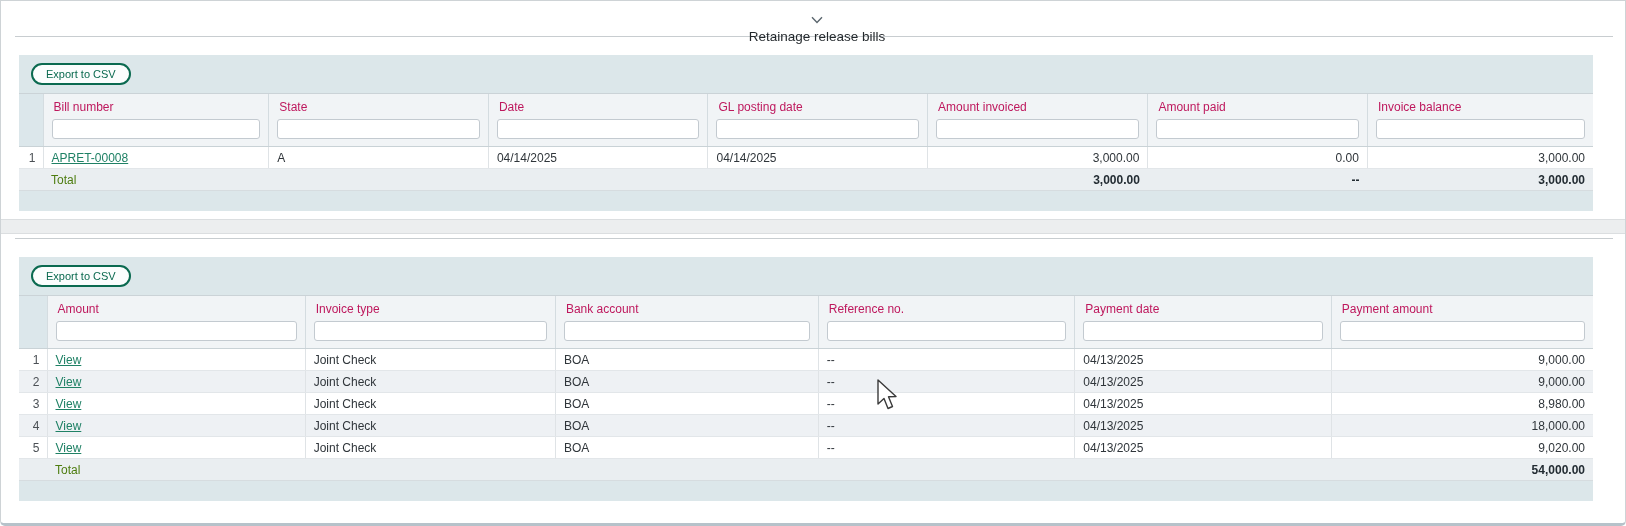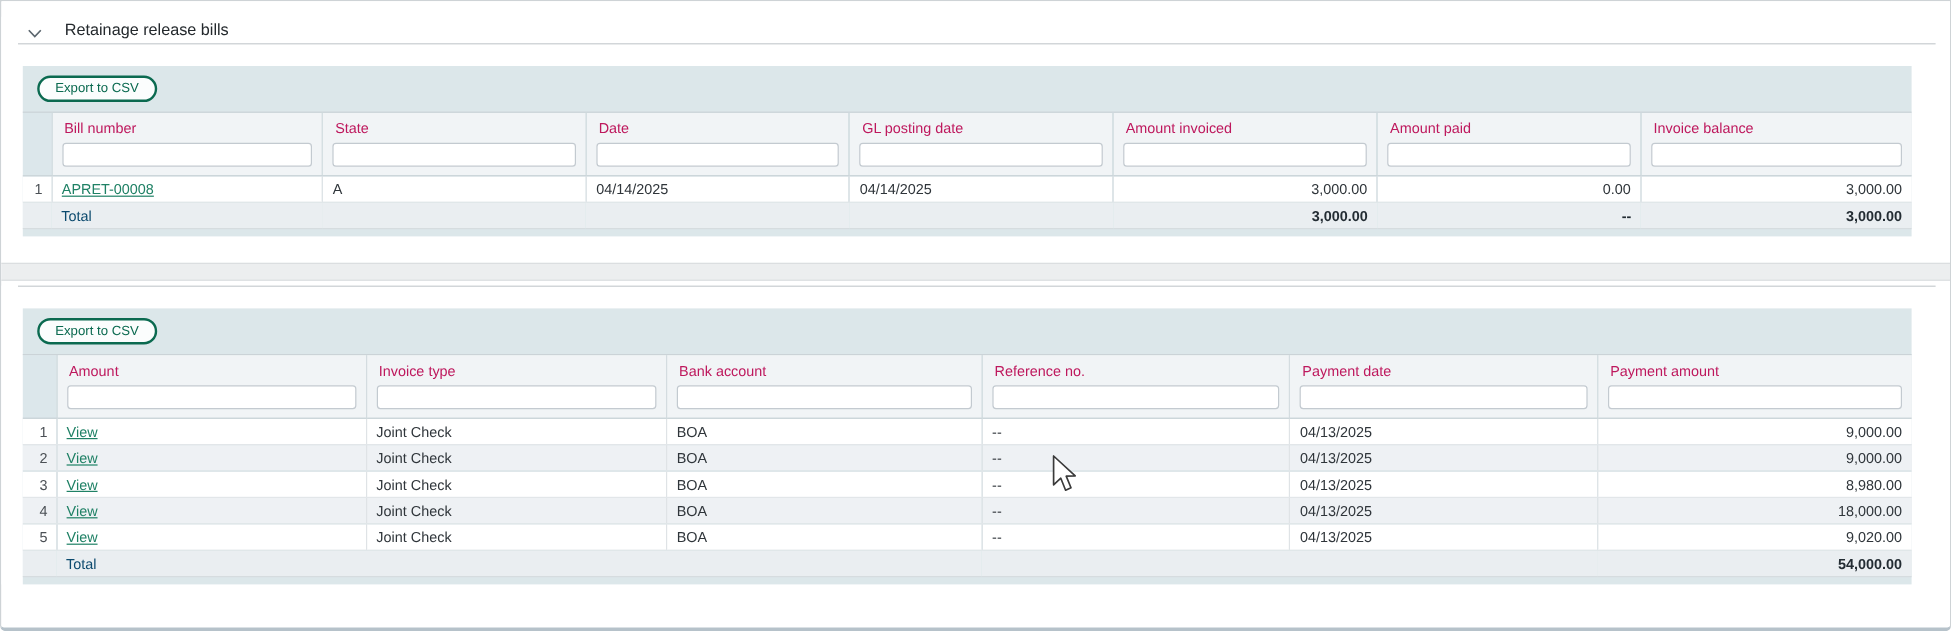--- a/index.html
+++ b/index.html
@@ -21,8 +21,8 @@
     border-top:1px solid #dbdee0;border-bottom:1px solid #dbdee0;
   }
   .section-header{
-    display:flex;align-items:flex-end;gap:19px;
-    margin:13px 14px 0 22px;height:18px;
+    display:flex;align-items:center;gap:5px;
+    margin:13px 14px 0 22px;height:18px;flex-direction:column;
   }
   .panel-bottom .section-header{margin-top:9px;}
   .section-title{font-size:13.5px;color:#24292d;}

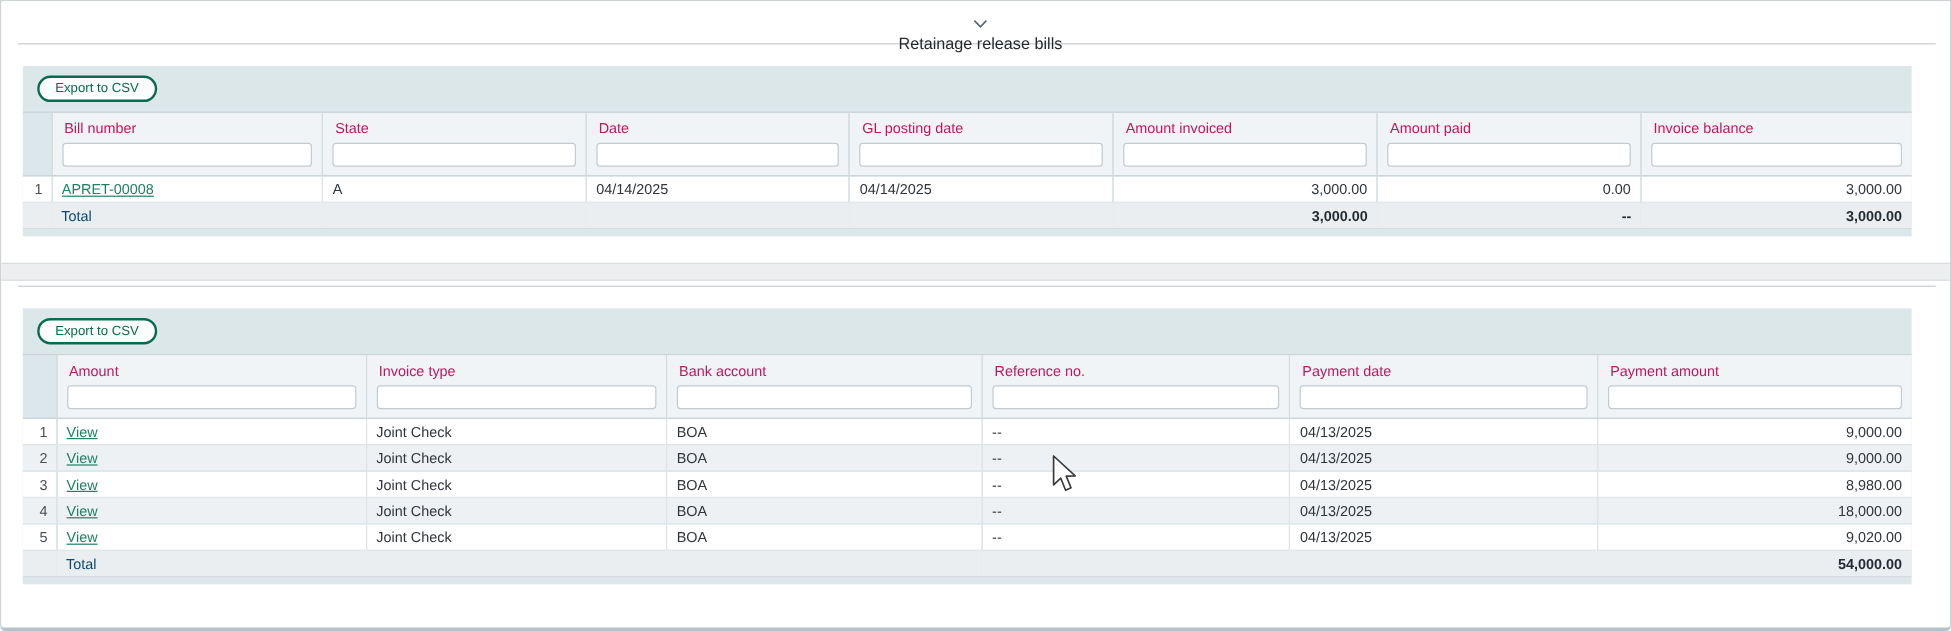--- a/index.html
+++ b/index.html
@@ -30,7 +30,7 @@
   .section-rule{height:1px;background:#c8cdd0;margin:4px 12px 0 14px;}
   
   .grid-container{
-    margin:18px 32px 0 18px;background:#dce7ea;padding-bottom:6px;
+    margin:18px 32px 0 18px;background:#dce7ea;padding-bottom:20px;
   }
   .toolbar{height:39px;display:flex;align-items:center;padding-left:12px;
     border-bottom:1px solid #cbd3d7;box-sizing:border-box;}

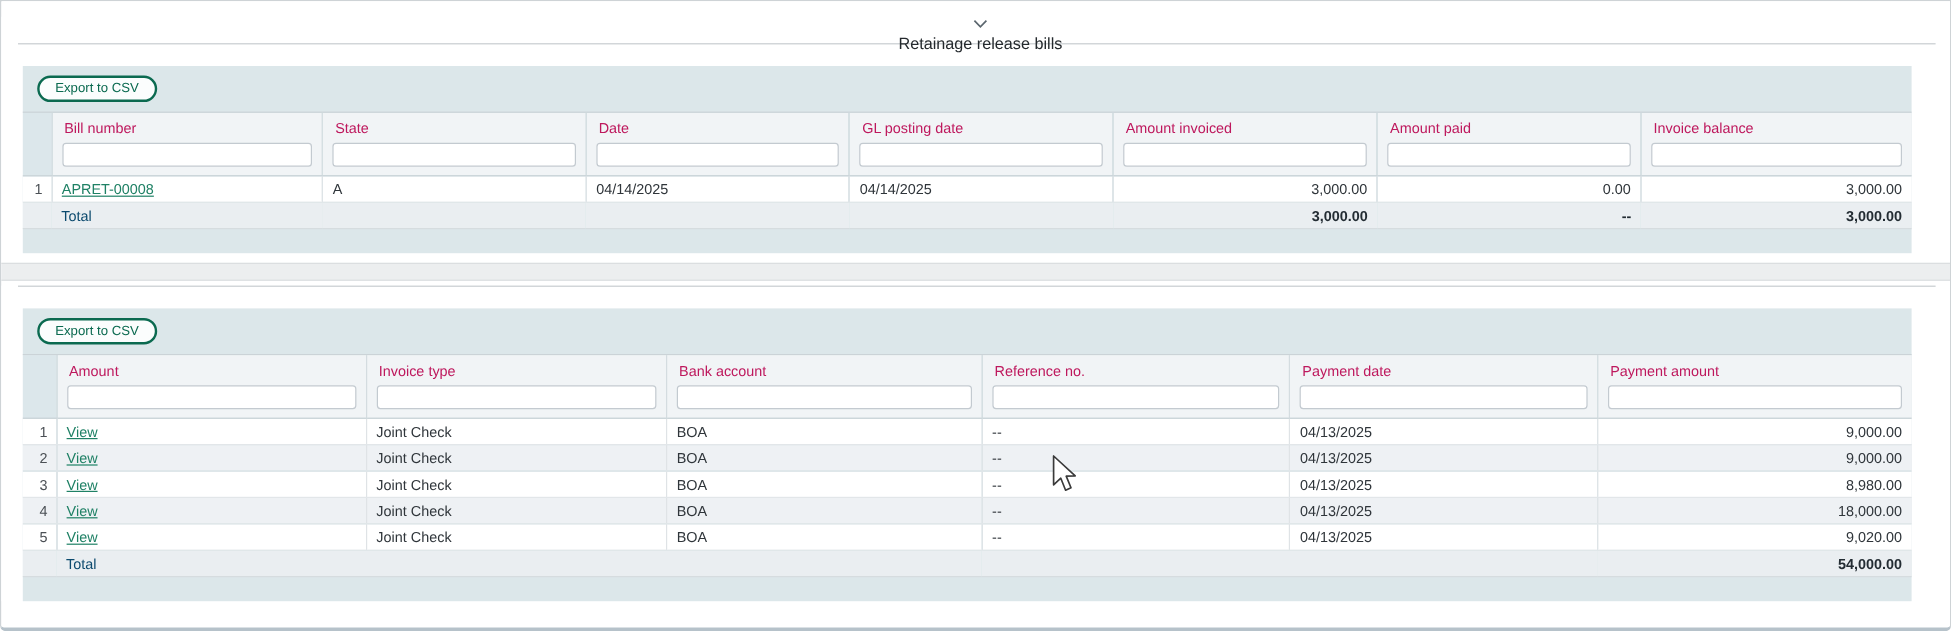--- a/index.html
+++ b/index.html
@@ -61,7 +61,7 @@
   a.link{color:#1f8165;text-decoration:underline;cursor:pointer;}
   tfoot td{background:#eaeef1;border-top:1px solid #ccd4d8;border-bottom:1px solid #d6dcdf;height:21px;}
   tfoot td.num{font-weight:700;color:#232c33;}
-  tfoot .total-label{color:#0c4a6e;}
+  tfoot .total-label{color:#4d7c0f;}
   
   .cursor{position:absolute;left:876px;top:379px;pointer-events:none;}
 </style>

::::::::

For the material above, state the number of lines that include the word "display". Leave out everything else.

▶ **TASK ANSWER**: 3